--- WHAT TO DO ---
Work through the material below and tally the lines holding "Figure"; only the tally should be returned.

--- INFORMATION PROVIDED ---
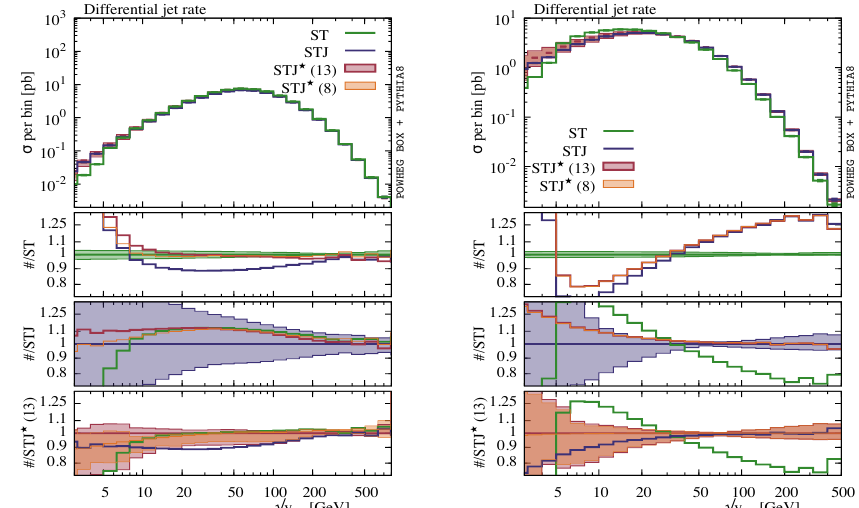
Figure 8 . 0 ! 1 (left) and 1 ! 2 (right) di(cid:11)erential jet rates in the k t clustering algorithm, at the 8 TeV LHC. As in (cid:12)gure 7, the STJ ? (13) program (red) uses a Minlo Sudakov form factor tuned using 13 TeV LHC ST and STJ samples, according to sections 2.4{2.5. The STJ ? (8) program analogously uses a Minlo Sudakov form factor tuned with 8 TeV LHC ST and STJ samples.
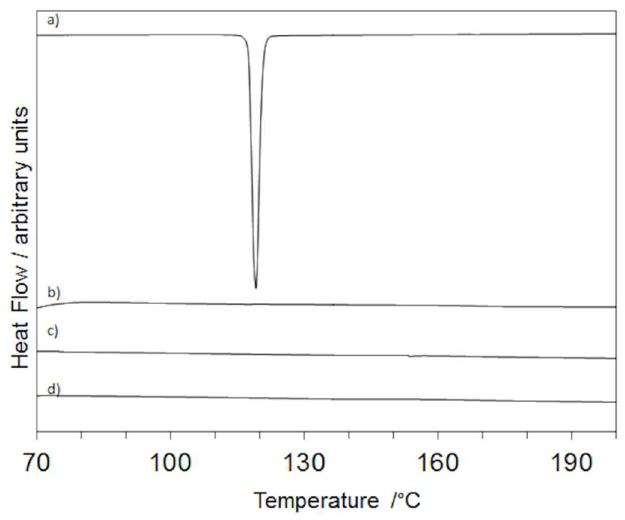
Figure 4. DSC curves of firocoxib ( a ), PVP:SOL (1:1) ( b ), F:PVP:SOL (1:2:2) ( c ), and F:PVP:SOL (1:4:4) ( d ).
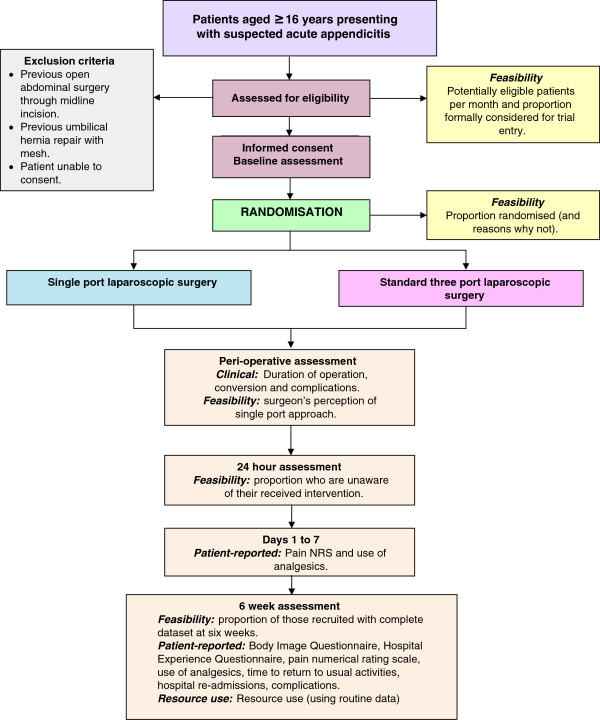
Trial flow diagram.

--- SOLUTION FOR THIS EXERCISE ---
2